Ya no le tiene miedo, asegura, pues con ayuda de Rojas y otros especialistas del Centro ha aprendido que solo se trata de un paso más y que es parte de la vida.

“Mientras me queden fuerza quiero trabajar, pero las empresas en las que he presentado solicitudes me rechazan apenas les informo de que soy un enfermo de cáncer”, lamentó el joven, hoy con 26 años, quien depende de la pensión por vejez que recibe su papá.

La calidad de vida es un concepto al cual se le da prioridad en estos pacientes.

"La misma OMS (Organización Mundial de la Salud) dice que la calidad de vida tiene impacto en la calidad de muerte que tengamos. Resulta ser que con tanta tecnología la muerte dejó de ser natural.

"Cuando yo debía morir, hacen lo imposible para que yo siga viviendo a pesar de que la calidad de vida va a ser muy crítica. Sigo viviendo, pero estoy con oxigenoterapia, con ventilación mecánica, con alimentación parenteral. No hay calidad de vida”, advirtió Rojas.

Dos dolorosas despedidas

El 10 de diciembre de 2017 cayó domingo.

Jaqueline Rivera Solano despertó apenas empezando la mañana con su hija Wendy, de 20 años, recostada en su hombro, profundamente dormida. Al menos, eso creyó Jaqueline.

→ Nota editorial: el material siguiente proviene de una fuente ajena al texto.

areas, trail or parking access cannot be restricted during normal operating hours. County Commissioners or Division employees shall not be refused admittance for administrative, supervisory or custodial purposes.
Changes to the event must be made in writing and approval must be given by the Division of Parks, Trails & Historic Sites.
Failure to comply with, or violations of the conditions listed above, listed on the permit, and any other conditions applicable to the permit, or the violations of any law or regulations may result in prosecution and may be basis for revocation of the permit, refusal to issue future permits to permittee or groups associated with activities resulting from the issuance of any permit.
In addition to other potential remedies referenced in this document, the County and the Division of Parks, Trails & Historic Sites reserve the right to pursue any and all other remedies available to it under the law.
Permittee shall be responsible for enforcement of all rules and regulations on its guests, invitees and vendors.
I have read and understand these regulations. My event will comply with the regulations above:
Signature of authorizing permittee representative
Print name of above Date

Wen, como la llamaban de cariño, no dormía de noche. Especialmente, las últimas semanas, cuando el cáncer de ovario metastásico entró en sus etapas finales.

“Se le conoce como la etapa de la velita, porque ellos se van apagando poco a poco”, contó Jaqueline. Aprendió ese concepto en el Centro Nacional de Control de Dolor y Cuidado Paliativo.

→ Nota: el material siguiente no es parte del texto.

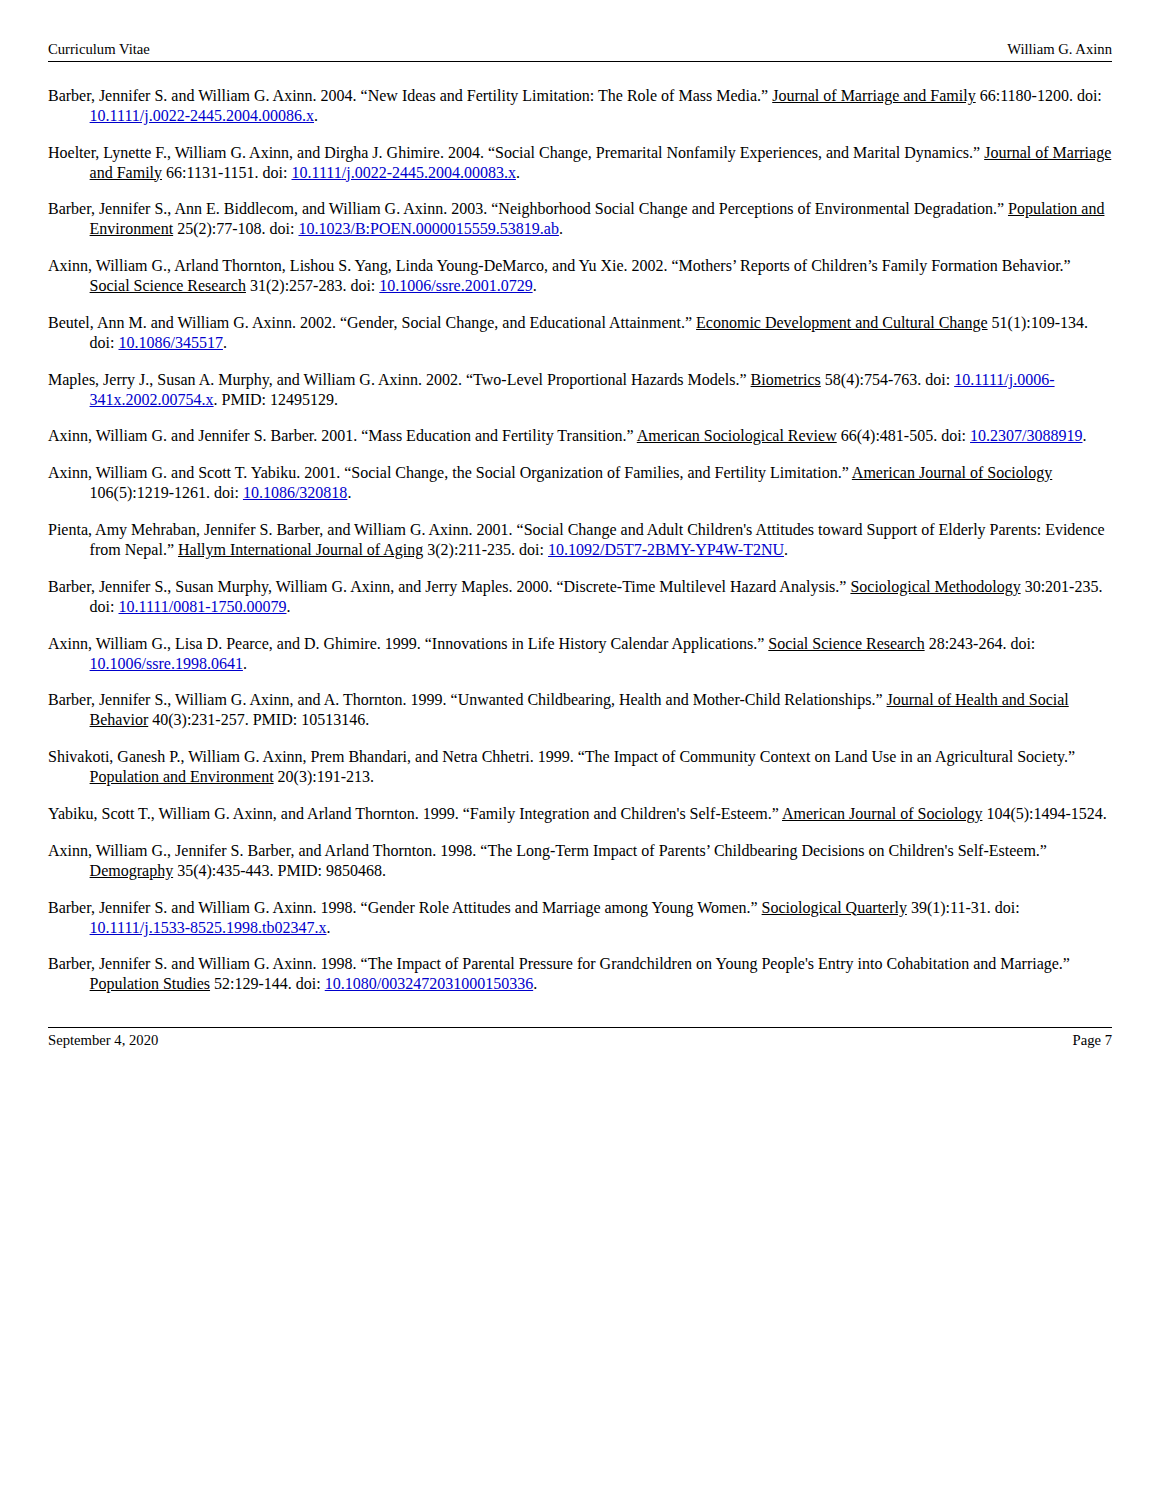Curriculum Vitae William G. Axinn
Barber, Jennifer S. and William G. Axinn. 2004. “New Ideas and Fertility Limitation: The Role of Mass Media.” Journal of Marriage and Family 66:1180-1200. doi: 10.1111/j.0022-2445.2004.00086.x.
Hoelter, Lynette F., William G. Axinn, and Dirgha J. Ghimire. 2004. “Social Change, Premarital Nonfamily Experiences, and Marital Dynamics.” Journal of Marriage and Family 66:1131-1151. doi: 10.1111/j.0022-2445.2004.00083.x.
Barber, Jennifer S., Ann E. Biddlecom, and William G. Axinn. 2003. “Neighborhood Social Change and Perceptions of Environmental Degradation.” Population and Environment 25(2):77-108. doi: 10.1023/B:POEN.0000015559.53819.ab.
Axinn, William G., Arland Thornton, Lishou S. Yang, Linda Young-DeMarco, and Yu Xie. 2002. “Mothers’ Reports of Children’s Family Formation Behavior.” Social Science Research 31(2):257-283. doi: 10.1006/ssre.2001.0729.
Beutel, Ann M. and William G. Axinn. 2002. “Gender, Social Change, and Educational Attainment.” Economic Development and Cultural Change 51(1):109-134. doi: 10.1086/345517.
Maples, Jerry J., Susan A. Murphy, and William G. Axinn. 2002. “Two-Level Proportional Hazards Models.” Biometrics 58(4):754-763. doi: 10.1111/j.0006-341x.2002.00754.x. PMID: 12495129.
Axinn, William G. and Jennifer S. Barber. 2001. “Mass Education and Fertility Transition.” American Sociological Review 66(4):481-505. doi: 10.2307/3088919.
Axinn, William G. and Scott T. Yabiku. 2001. “Social Change, the Social Organization of Families, and Fertility Limitation.” American Journal of Sociology 106(5):1219-1261. doi: 10.1086/320818.
Pienta, Amy Mehraban, Jennifer S. Barber, and William G. Axinn. 2001. “Social Change and Adult Children's Attitudes toward Support of Elderly Parents: Evidence from Nepal.” Hallym International Journal of Aging 3(2):211-235. doi: 10.1092/D5T7-2BMY-YP4W-T2NU.
Barber, Jennifer S., Susan Murphy, William G. Axinn, and Jerry Maples. 2000. “Discrete-Time Multilevel Hazard Analysis.” Sociological Methodology 30:201-235. doi: 10.1111/0081-1750.00079.
Axinn, William G., Lisa D. Pearce, and D. Ghimire. 1999. “Innovations in Life History Calendar Applications.” Social Science Research 28:243-264. doi: 10.1006/ssre.1998.0641.
Barber, Jennifer S., William G. Axinn, and A. Thornton. 1999. “Unwanted Childbearing, Health and Mother-Child Relationships.” Journal of Health and Social Behavior 40(3):231-257. PMID: 10513146.
Shivakoti, Ganesh P., William G. Axinn, Prem Bhandari, and Netra Chhetri. 1999. “The Impact of Community Context on Land Use in an Agricultural Society.” Population and Environment 20(3):191-213.
Yabiku, Scott T., William G. Axinn, and Arland Thornton. 1999. “Family Integration and Children's Self-Esteem.” American Journal of Sociology 104(5):1494-1524.
Axinn, William G., Jennifer S. Barber, and Arland Thornton. 1998. “The Long-Term Impact of Parents’ Childbearing Decisions on Children's Self-Esteem.” Demography 35(4):435-443. PMID: 9850468.
Barber, Jennifer S. and William G. Axinn. 1998. “Gender Role Attitudes and Marriage among Young Women.” Sociological Quarterly 39(1):11-31. doi: 10.1111/j.1533-8525.1998.tb02347.x.
Barber, Jennifer S. and William G. Axinn. 1998. “The Impact of Parental Pressure for Grandchildren on Young People's Entry into Cohabitation and Marriage.” Population Studies 52:129-144. doi: 10.1080/0032472031000150336.
September 4, 2020 Page 7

Es normal, dicen los expertos de ese Centro, que ese comportamiento se dé en enfermos terminales.

Por eso, su mamá la acompañó aquella noche de sábado y, al amanecer del domingo, la dejó dormir.

“Estaba como nunca antes la había visto. Tenía una cara llena de paz”, recordó.

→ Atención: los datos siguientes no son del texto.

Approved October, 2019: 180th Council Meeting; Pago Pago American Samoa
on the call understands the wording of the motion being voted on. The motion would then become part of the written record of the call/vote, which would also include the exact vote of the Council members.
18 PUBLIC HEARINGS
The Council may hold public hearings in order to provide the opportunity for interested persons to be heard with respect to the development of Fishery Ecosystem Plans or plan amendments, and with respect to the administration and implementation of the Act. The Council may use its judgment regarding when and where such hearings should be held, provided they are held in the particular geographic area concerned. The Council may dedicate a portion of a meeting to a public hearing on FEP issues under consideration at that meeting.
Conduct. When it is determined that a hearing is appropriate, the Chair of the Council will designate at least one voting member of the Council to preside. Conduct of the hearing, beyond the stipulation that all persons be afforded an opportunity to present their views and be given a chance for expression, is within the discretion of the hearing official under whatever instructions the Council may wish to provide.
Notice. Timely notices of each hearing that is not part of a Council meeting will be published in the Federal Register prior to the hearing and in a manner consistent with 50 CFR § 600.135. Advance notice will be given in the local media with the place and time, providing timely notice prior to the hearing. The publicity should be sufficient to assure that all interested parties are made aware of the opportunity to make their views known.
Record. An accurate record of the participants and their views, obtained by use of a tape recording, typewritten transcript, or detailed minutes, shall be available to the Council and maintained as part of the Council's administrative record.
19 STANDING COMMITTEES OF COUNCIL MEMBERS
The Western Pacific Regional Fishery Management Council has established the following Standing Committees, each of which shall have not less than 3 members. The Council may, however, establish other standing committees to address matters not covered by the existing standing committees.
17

Wendy Artavia Rivera había muerto. Sucedió alrededor de las 3 a. m., mientras su mamá dormía junto a ella.

Era un momento para el cual se estaban preparando desde que la joven apareció invadida por el cáncer, luego de haber recibido un primer diagnóstico a los 17 años.

De alguna manera, contó Jaqueline, se habían preparado.

Wendy pasó por todos los tratamientos, incluyendo una quimioterapia muy fuerte, que también dan a quienes sufren cáncer de testículo.

Especialistas en Psicología y en Cuidado Paliativo ayudaron a la familia a entender cada síntoma que fue apareciendo en el cuerpo de la joven, y a esperar lo inevitable.

“Tuvo una mejoría de un año después de los tratamientos. Los médicos dijeron que era un milagro porque el oncólogo, inicialmente, le había dado un estimado de cuatro meses de vida”, recordó.

En setiembre de 2017, una tomografía y un ultrasonido revelaron posteriormente lo que todos temían: el regreso del cáncer.

“Siempre luchó. Solo una vez hablamos de la muerte. Por dicha, durante el año en que sanó milagrosamente hizo todo lo que quería”.

Fue Jaqueline quien asumió, con apoyo de toda la familia, el proceso de despedir a su hija, quien murió en paz, como su mamá lo pidió en incontables oraciones.

La enfermedad de Wendy permitió que se prepararan. Incluso, para dejar todo el tema legal relacionado con su pequeño hijo Matías arreglado.

Lo que nunca nadie esperó, y menos Jaqueline, es que dos meses después sufrirían otra inesperada pérdida.

El esposo de Jaqueline murió el 31 de enero de 2018, a los 42 años, de un problema coronario que nunca le había sido detectado.

“Salió a jugar fútbol un sábado. Llegó con malestares por la noche y siguió así hasta el martes, cuando aceptó que lo lleváramos a emergencias del Max Peralta (hospital de Cartago). A las 6:53 a. m. del día siguiente, me llamaron para informarme de que había fallecido”, recordó Jaqueline.

Dos pérdidas en menos de dos meses convirtieron a esta vecina de San Rafael de Oreamuno en una paciente prioritaria para el Centro Nacional de Control de Dolor y Cuidado Paliativo.

Ahí ha acudido frecuentemente en el último año. Es lo que le permite contestar de esta manera cuando se le pregunta si con todo lo que ha pasado es feliz.

“Sí, soy feliz. Es cierto que hay una ausencia, un vacío que no se llena”, dijo sin soltar una sola lágrima, con una sonrisa en su rostro todavía joven.